12 Ağustos 2015 Çarşamba

Yuvaya Dönüş

Başucumdan günün fotoğrafı seçmelerim vardı. Her sabah uyandığımda özene bezene seçtiğim, sanki kırılacaklarmış gibi dikkatle taşıyarak kilometrelerce yoldan getirdiğim posterlerime bakarak ayılıyordum. Taksim de polisler çantalarımı ararken afişlere dokunana nasıl bir cesaretle bağırdığımı hatırladıkça gülüyorum hala. Kitaplarım mesela, her biri gözümün önünde, kimi masamın üzerinde kimi baş ucumda, kimiyse hemen kenardaki kolilerde duruyordu ama yine de hangisi nerede bilirdim.
 

Ne zaman daralsam, camdan baktığımda o muhteşem körfezi görüyordum. Bir nefeslik boşluk... Kafama estiğinde çıkıp yürüdüğüm zamanlarım, telefonu kapatıp fotoğraf çekmeye daldığım saatlerim vardı. Hiçbir şeyi umursamadan kendi kendime kahkaha attığım sahil gezmelerim bir de. Canım istediğinde yemek yediğim, her daim kahvemin yanında hoş sohbet bulduğum yerdi İzmir. Ne kadar uzun bilinmez ama orada yaşadığım 5 sene, o dağın tepesi, küçücük oda ve birlikte yaşadığım arkadaşlarım bambaşkaydı…

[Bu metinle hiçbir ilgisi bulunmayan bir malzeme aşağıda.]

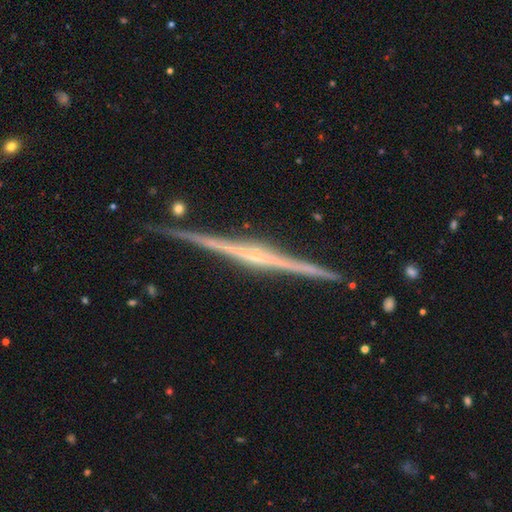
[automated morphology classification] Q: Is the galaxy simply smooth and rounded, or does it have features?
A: featured or disk — 89%.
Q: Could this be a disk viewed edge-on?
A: yes — 99%.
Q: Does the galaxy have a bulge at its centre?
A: rounded — 56%.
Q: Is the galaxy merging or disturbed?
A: none — 89%.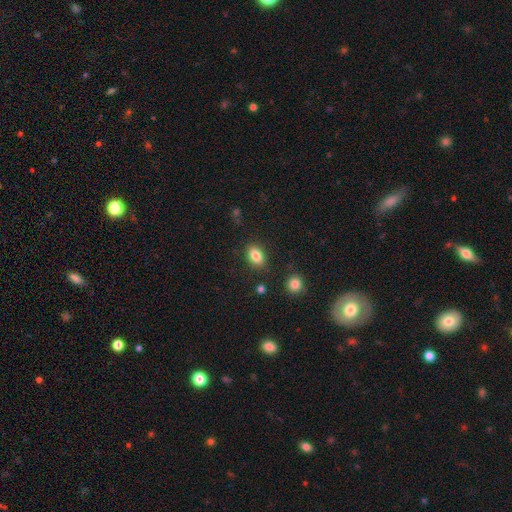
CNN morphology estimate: smooth 84%, star or artifact 9%, featured or disk 7%. Down the decision tree: how rounded — in between (84%); merging — none (85%).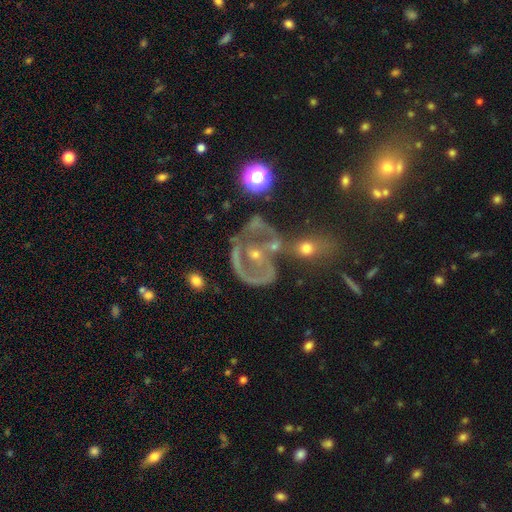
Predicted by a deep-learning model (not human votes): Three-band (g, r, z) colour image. It shows a featured or disk galaxy (71%) with no bar (71%), spiral arms (51%) and a small central bulge (53%). Merging: merger (32%).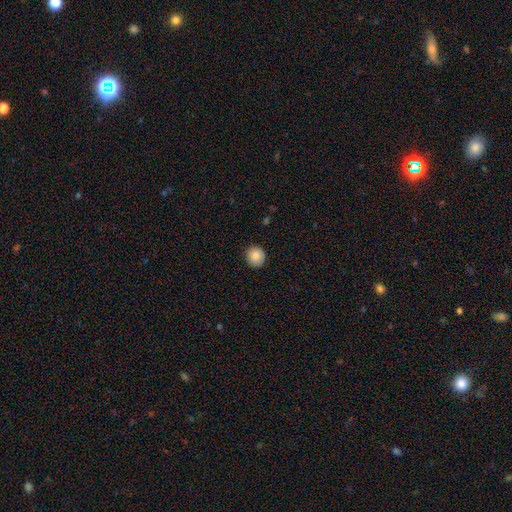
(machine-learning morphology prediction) The model was most divided on "how rounded": round: 89%, in between: 11%, cigar-shaped: 1%. More confident: merging — none (90%); smooth or featured — smooth (87%).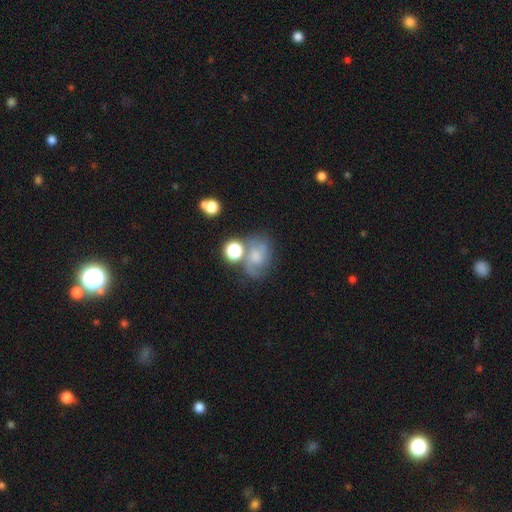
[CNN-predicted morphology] This appears to be a featured or disk galaxy (51%). Merging: none (46%).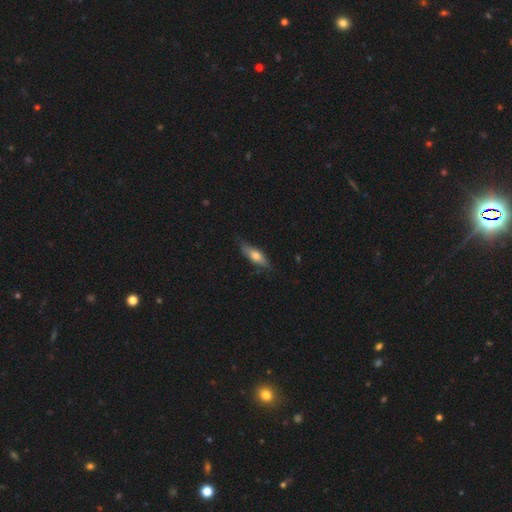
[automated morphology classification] Q: Smooth or featured?
A: smooth (63%); runner-up: featured or disk (31%)
Q: How rounded?
A: in between (51%); runner-up: cigar-shaped (47%)
Q: Merging?
A: none (75%); runner-up: minor disturbance (21%)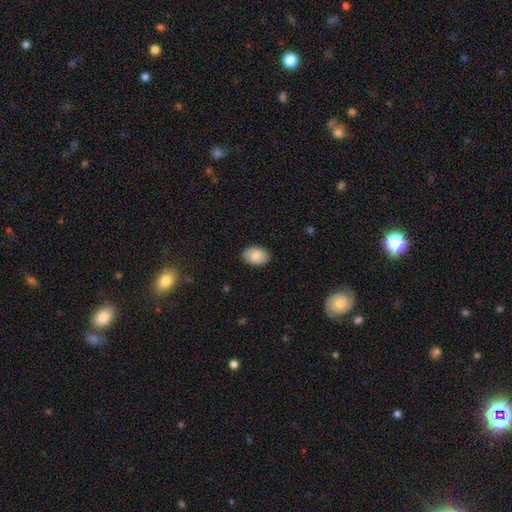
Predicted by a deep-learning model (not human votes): A smooth galaxy with no disk features (86%) that is in between round and cigar-shaped (86%). Merging: none (88%).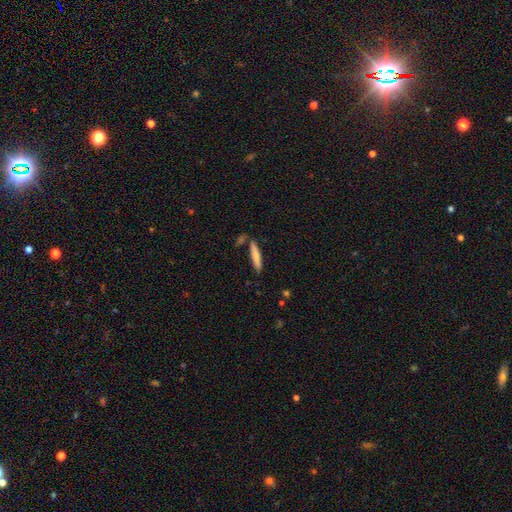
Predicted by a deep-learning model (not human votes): Smooth or featured? smooth (74%)
How rounded? cigar-shaped (89%)
Merging? none (78%)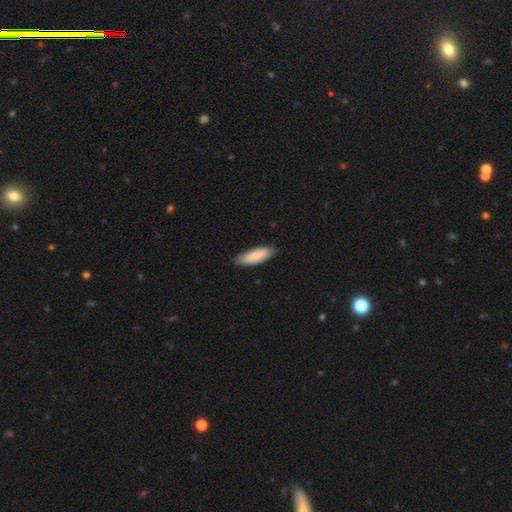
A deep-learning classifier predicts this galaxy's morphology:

Şimdilerde, büyüdüğüm evimde, bana yabancılaşmış eşyalarla baş başayım. Afişlerimin yerini alan, çocukluğumdan kalma palyaço resimleri garip geliyor sanki. Yurtta küçücük dolaplara sığan eşyalarım buradaki bin tane dolaba sığmıyor nedense. Kitaplarım kapalı, sürekli bir düzen hakimiyeti… Burası değil diyorum bazen kendime, burası değil olmam gereken yer.


Yıllarca uçup durmuş bir kuşun tekrar kafesine dönmesi gibi bir his aslında hissettiğim. Özlem, sevgi ve minnettarlık duygularının yanında sürekli kaçıp gitme arzusu duyan bir kuş. Yeni yerler görme, yeni insanlar tanıma ve gerçekten bir işe yarama isteği benimki! Gün geçtikçe daha da artan, akıldaki tilkileri her seferinde daha da arttıran…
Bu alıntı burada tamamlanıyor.